Jamily Rigonatto
Quanto terreno fértil a criminalidade pode encontrar nas partes do mundo ignoradas pela preocupação social? Em temos reais e muito pessoais, As Hostilidades documenta isso em lentes trêmulas. Dirigido por M. Sebastian Molina, o filme mostra as mudanças da cidade de Santa Lúcia, no México, após a violência se tornar protagonista em um espaço aparentemente vazio, mas cheio de memórias e feridas.
Os 70 minutos da obra são quase informais, filmados de uma maneira que mescla o relato e a paisagem, a sensação é de invadir o diário secreto de alguém. Assim, o tom intimista quebra o gelo presente no cerne de produções em formato de documentário, e caminha por um horizonte em que a narrativa é subjetiva. O efeito é enfatizado pela falta de um tripé ou equipamentos técnicos, aqui, as mãos que seguram a câmera – que são do próprio Molina – têm a terra de Santa Lúcia na ponta dos dedos.

Com cenas tomadas por uma zona de lentidão – que pode ser atribuída à pouca movimentação do lugar – o desenrolar da produção é menos fluido que o ideal, mas, ainda assim, é impossível estabelecer qualquer frame como irrelevante. Cada pedaço do chão arenoso guarda uma história melancólica e dolorosa de como a risada das crianças se tornou o silêncio promovido pelo medo, enquanto os jovens adultos, que sonharam com futuros cristalinos, perdem toda a ingenuidade para o narcotráfico.

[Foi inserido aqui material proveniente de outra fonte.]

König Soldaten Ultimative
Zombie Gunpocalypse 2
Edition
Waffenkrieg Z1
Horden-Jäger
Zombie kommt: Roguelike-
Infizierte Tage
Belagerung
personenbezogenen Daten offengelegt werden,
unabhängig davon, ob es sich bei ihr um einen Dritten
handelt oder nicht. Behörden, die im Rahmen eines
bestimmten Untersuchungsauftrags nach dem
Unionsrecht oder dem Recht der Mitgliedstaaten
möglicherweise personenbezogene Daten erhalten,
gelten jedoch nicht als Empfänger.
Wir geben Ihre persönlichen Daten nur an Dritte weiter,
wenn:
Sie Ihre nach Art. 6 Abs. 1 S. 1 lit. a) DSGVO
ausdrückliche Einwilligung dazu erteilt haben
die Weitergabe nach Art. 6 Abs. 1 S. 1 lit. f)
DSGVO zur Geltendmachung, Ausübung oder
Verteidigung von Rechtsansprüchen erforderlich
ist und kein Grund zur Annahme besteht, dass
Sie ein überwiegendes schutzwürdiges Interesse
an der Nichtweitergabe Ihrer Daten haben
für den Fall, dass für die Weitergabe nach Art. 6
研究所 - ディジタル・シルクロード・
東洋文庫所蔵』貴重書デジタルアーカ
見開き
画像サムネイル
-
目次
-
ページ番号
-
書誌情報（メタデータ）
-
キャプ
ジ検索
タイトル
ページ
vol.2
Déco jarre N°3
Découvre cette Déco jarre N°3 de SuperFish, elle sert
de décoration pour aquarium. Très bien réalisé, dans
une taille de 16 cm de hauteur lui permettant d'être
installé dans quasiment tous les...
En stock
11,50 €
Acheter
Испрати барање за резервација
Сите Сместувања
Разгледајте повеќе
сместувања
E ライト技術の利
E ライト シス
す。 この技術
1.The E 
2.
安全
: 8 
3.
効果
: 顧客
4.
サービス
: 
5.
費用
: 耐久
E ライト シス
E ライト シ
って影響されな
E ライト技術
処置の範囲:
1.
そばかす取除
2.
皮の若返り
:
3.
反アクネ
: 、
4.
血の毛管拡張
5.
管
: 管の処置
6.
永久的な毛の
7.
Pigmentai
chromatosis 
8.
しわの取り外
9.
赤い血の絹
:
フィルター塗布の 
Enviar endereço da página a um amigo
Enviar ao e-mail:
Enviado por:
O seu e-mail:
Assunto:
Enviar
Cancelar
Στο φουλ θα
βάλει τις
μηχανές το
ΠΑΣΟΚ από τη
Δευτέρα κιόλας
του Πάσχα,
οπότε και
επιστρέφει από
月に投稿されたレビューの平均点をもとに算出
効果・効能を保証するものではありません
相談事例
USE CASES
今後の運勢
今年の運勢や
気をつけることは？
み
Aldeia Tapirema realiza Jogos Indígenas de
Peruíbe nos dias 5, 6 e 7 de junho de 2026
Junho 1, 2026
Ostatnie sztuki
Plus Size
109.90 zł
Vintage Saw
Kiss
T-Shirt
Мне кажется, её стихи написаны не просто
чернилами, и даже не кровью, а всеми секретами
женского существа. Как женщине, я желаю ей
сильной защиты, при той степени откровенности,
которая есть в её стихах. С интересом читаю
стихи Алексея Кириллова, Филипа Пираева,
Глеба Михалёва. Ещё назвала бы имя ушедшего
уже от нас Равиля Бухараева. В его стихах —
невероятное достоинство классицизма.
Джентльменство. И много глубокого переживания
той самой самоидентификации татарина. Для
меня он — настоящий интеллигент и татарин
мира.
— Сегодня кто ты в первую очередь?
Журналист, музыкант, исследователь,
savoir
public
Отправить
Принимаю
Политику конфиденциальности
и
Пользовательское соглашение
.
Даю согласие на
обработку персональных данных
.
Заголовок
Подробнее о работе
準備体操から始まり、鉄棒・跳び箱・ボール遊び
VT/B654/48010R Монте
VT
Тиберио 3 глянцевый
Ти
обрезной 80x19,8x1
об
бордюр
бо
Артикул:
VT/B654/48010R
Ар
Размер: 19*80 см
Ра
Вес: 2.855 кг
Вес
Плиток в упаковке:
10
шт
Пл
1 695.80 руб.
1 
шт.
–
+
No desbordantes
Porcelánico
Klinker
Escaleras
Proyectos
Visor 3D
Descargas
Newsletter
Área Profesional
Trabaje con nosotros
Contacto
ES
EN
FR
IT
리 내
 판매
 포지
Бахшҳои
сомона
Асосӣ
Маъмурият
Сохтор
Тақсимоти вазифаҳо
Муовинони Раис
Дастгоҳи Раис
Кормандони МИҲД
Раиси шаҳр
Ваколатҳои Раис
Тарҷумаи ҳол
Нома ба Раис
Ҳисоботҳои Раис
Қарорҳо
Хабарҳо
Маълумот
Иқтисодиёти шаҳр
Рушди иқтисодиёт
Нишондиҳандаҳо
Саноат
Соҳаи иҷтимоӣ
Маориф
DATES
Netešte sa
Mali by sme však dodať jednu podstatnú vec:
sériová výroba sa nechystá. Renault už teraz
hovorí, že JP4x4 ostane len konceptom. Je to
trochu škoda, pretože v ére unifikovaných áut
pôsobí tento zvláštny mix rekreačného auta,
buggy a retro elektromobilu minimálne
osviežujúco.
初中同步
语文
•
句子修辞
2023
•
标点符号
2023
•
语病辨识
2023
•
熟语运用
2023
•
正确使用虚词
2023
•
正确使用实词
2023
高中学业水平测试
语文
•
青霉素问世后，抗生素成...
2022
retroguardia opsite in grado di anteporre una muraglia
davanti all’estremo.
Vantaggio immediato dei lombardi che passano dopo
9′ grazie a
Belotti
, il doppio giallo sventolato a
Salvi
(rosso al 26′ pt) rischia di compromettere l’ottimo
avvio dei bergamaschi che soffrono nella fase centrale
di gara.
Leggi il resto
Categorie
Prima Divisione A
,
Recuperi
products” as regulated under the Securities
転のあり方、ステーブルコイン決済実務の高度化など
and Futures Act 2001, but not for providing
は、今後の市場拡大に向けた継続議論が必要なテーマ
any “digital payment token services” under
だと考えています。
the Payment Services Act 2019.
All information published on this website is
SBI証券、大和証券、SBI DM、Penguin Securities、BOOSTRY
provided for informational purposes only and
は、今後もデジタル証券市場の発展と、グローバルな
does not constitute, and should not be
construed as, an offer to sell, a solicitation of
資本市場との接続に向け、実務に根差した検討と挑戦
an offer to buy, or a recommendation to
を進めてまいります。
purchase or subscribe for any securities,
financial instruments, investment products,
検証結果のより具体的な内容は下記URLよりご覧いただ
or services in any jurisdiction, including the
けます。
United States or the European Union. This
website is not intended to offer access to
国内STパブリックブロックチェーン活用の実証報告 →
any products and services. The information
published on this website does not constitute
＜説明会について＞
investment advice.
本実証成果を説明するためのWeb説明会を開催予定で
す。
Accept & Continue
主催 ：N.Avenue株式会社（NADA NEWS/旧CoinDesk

Na voz desses homens sem perspectiva, as transformações ganham forma física por trás da pouca iluminação. Em suas vozes, que perambulam por notas de vergonha e revolta, o lugar pouco relevante para o resto do mundo se afirma em milhares de significados. Aquele “lugar do meio”, como descreve o diretor, foi casa de laços sinceros, desejos esperançosos e sorrisos ingênuos de pessoas que agora convivem com a sensação de não sentir segurança em seus próprios lares.

Não é como se fosse exatamente o tipo de filme fácil de vislumbrar, pois as camadas de As Hostilidades são tão pessoais que o observador pode não ser capaz de entender a mensagem por completo. Em alguns momentos, as crianças correm envoltas por sons de leveza e diversão, e é um desafio entender se aquilo faz parte dos resquícios de pureza que recobrem a geração mais jovem ou são retratos de uma lembrança presa ao passado.
Assim, a experiência do telespectador é muitas vezes monótona e misteriosa, mas isso é perdoado pela força do grito de socorro ecoado por Santa Lúcia. Ao fim, a sensação é de impotência por saber que, assim como essa, muitas outras cidades sofrem com um contexto político que troca a humanidade pelos lucros e finge se esquecer das consequências para os que lidam com os problemas sistêmicos restantes.
Em vidas resumidas ao impasse da falta de possibilidades, o ato de suportar é tão rotineiro quanto a involuntariedade da respiração. As Hostilidades não é o primeiro nem o último relato de dores inundadas pela invisibilidade, mas sua singularidade retoma o fato de que é colocar tudo em uma só caixinha que normaliza realidades cruéis. Embaixo das cores vibrantes do mundo desenvolvido, o mundo real se colore em um cinza hostil.